Creating Sentiment Dictionaries: Process Model and Quantitative Study for Credit Risk


  • Aaron Mengelkamp Hanover University of Applied Sciences
  • Kevin Koch University of Goettingen
  • Matthias Schumann



sentiment dictionaries, credit risk, Twitter analysis, user generated content, text mining


Since textual user generated content from social media platforms contains valuable information for decision support and especially corporate credit risk analysis, automated approaches for text classification such as the application of sentiment dictionaries and machine learning algorithms have received great attention in recent user generated content based research endeavors. While machine learning algorithms require individual training data sets for varying sources, sentiment dictionaries can be applied to texts immediately, whereby domain specific dictionaries attain better results than domain independent word lists. We evaluate by means of a literature review how sentiment dictionaries can be constructed for specific domains and languages. Then, we construct nine versions of German sentiment dictionaries relying on a process model which we developed based on the literature review. We apply the dictionaries to a manually classified German language data set from Twitter in which hints for financial (in)stability of companies have been proven. Based on their classification accuracy, we rank the dictionaries and verify their ranking by utilizing Mc Nemar’s test for significance. Our results indicate, that the significantly best dictionary is based on the German language dictionary SentiWortschatz and an extension approach by use of the lexical-semantic database GermaNet.

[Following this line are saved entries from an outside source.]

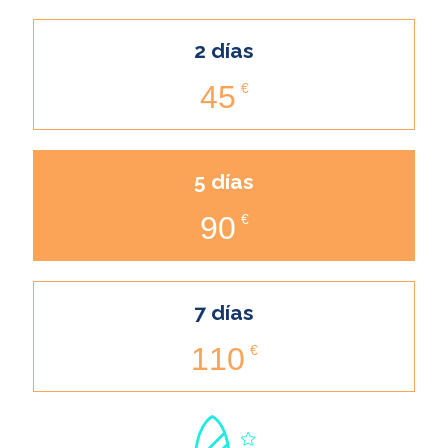
2 días
45
€
5 días
90
€
7 días
110
€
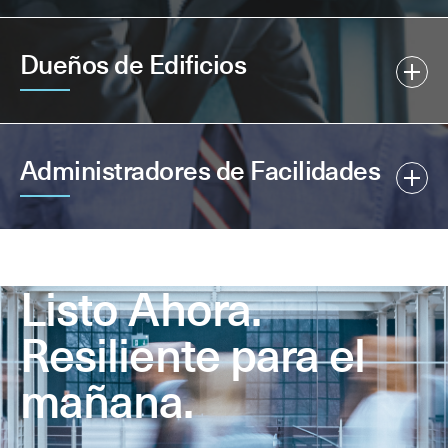
Dueños de Edificios
Administradores de Facilidades
Listo Ahora.
Resiliente para el
mañana.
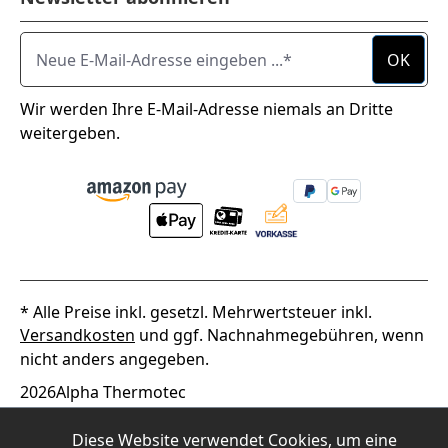
Neue E-Mail-Adresse eingeben ...
OK
Wir werden Ihre E-Mail-Adresse niemals an Dritte
weitergeben.
* Alle Preise inkl. gesetzl. Mehrwertsteuer inkl.
Versandkosten
und ggf. Nachnahmegebühren, wenn
nicht anders angegeben.
2026
Alpha Thermotec
Diese Website verwendet Cookies, um eine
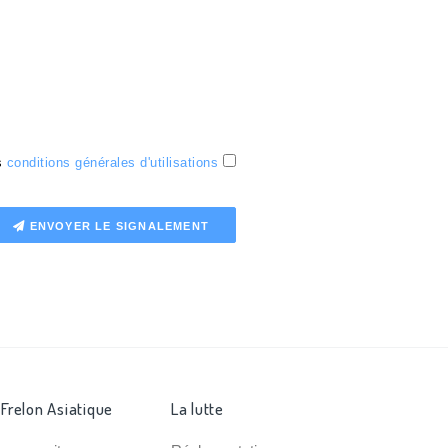
es
conditions générales d'utilisations
ENVOYER LE SIGNALEMENT
 Frelon Asiatique
La lutte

It achieves a classification accuracy of 59,19 % in the underlying three-case-scenario, in which the Tweets are labelled as negative, neutral or positive. A random classification would attain an accuracy of 33,3 % in the same scenario and hence, automated coding by use of the sentiment dictionaries can lead to a reduction of manual efforts. Our process model can be adopted by other researchers when constructing sentiment dictionaries for various domains and languages. Furthermore, our established dictionaries can be used by practitioners especially in the domain of corporate credit risk analysis for automated text classification which has been conducted manually to a great extent up to today.